The traditional method of saving that many consumers are at least vaguely familiar with is the simple act of putting money in the bank, in an interest bearing savings account. That is certainly one way of doing things and in no way could ever be described as a bad idea, as saving money is always going to be better than not doing so.
But is it the best way to make use of the money you have to save, or the best way to build wealth, a goal that many people vaguely know that they should be striving for? Usually the answer is no.
Investing your ‘savings money’ in a more aggressive manner is a far better way to build wealth but it is not without its risks. And any investment does pose a risk. Which is why, even if you are working with a financial adviser you personally need to understand
certain things about a potential investment before you part with a single penny.
In other words before you choose an investment, you need to understand how it really works and the risks involved. And you can begin to do so by asking yourself the following seven questions;
1. How Does the Investment Work?
The term investment is of course a very loose one and every opportunity will work – or not – in a different way. Having a financial adviser that understands it all is great but you should too, and understand it well enough that you could explain it to someone else.
2. What are Your Goals for This Investment?
You need to get it clear in your own mind just why you are considering this investment, what you hope it will do for you. Are you hoping to grow the money invested over time? Do you want to be able to draw an income from it quickly? Or are you hoping to achieve a combination of both?
3. What are the Risks of This Investment?
As we mentioned previously, no investment comes without a certain level of risk, but some are obviously riskier than others. You should determine just what the risks are as well as how comfortable you actually are taking them.
4. How Long Do You Plan to Stick With This Investment?

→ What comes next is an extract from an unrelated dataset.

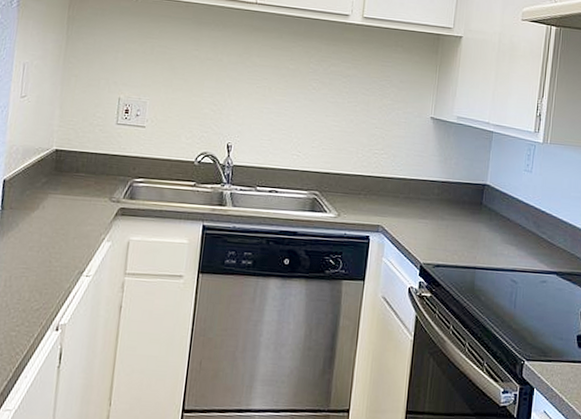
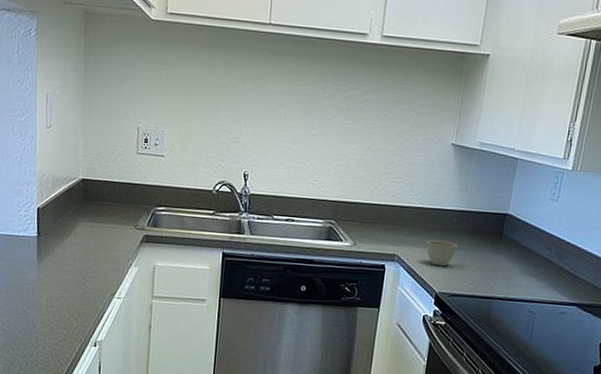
cup: none [409,210,440,237] -> present [426,239,458,267]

There are three basic types of investment in terms of length; short-, medium- and long-term. Which one describes this opportunity and does that time frame align with your goals?
5. How Much Do You Expect to Earn?
Sometimes novice investors go into an investment without a realistic idea of its earning potential and are therefore disappointed – and out-of-pocket – when it does not perform in the way they had expected it to. Get a realistic estimate of the earning potential of the investment you are considering and then decide if that is in line with what you ‘need’.

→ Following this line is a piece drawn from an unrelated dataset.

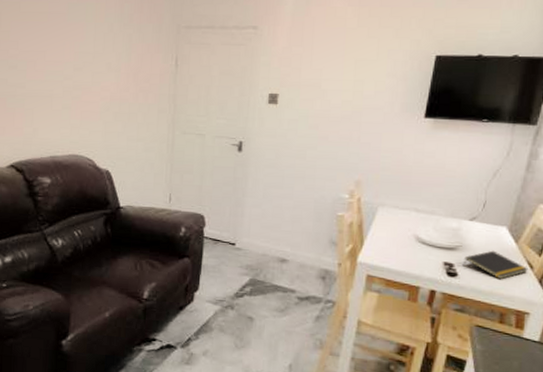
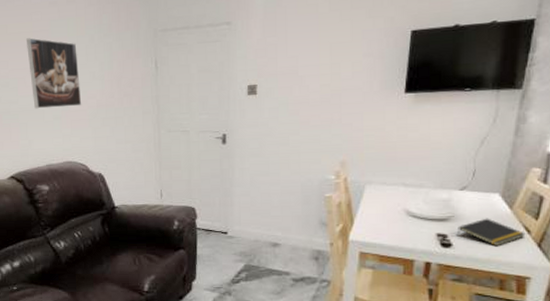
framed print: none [40,19,95,97] -> present [27,38,82,109]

6. What Are the Real Costs Involved to Buy, Hold and Sell This Investment?
An investment is not a grocery store purchase. There is more to an investment than the initially stated value to buy in. There may be administrative fees. You may have to pay taxes on the money you earn. These are ‘extras’ you need to be clear on before you invest.
7. What Other Investments Do You Already Hold and How Does This One Fit with Them?
Any sensible investor maintains what is known as an asset mix. Aligning with the old wisdom that you should never put all of your eggs in the same basket doing so is only common sense.
This asset mix may include real estate, bonds, company pensions and more, as well as this potential investment. And this new investment really should ‘fit in’ with those you already hold. This last question really is probably one that you should consider in greatest depth
as to take on something that might put your established assets – assets like your home – at an unreasonable risk could be worse than not making the investment at all.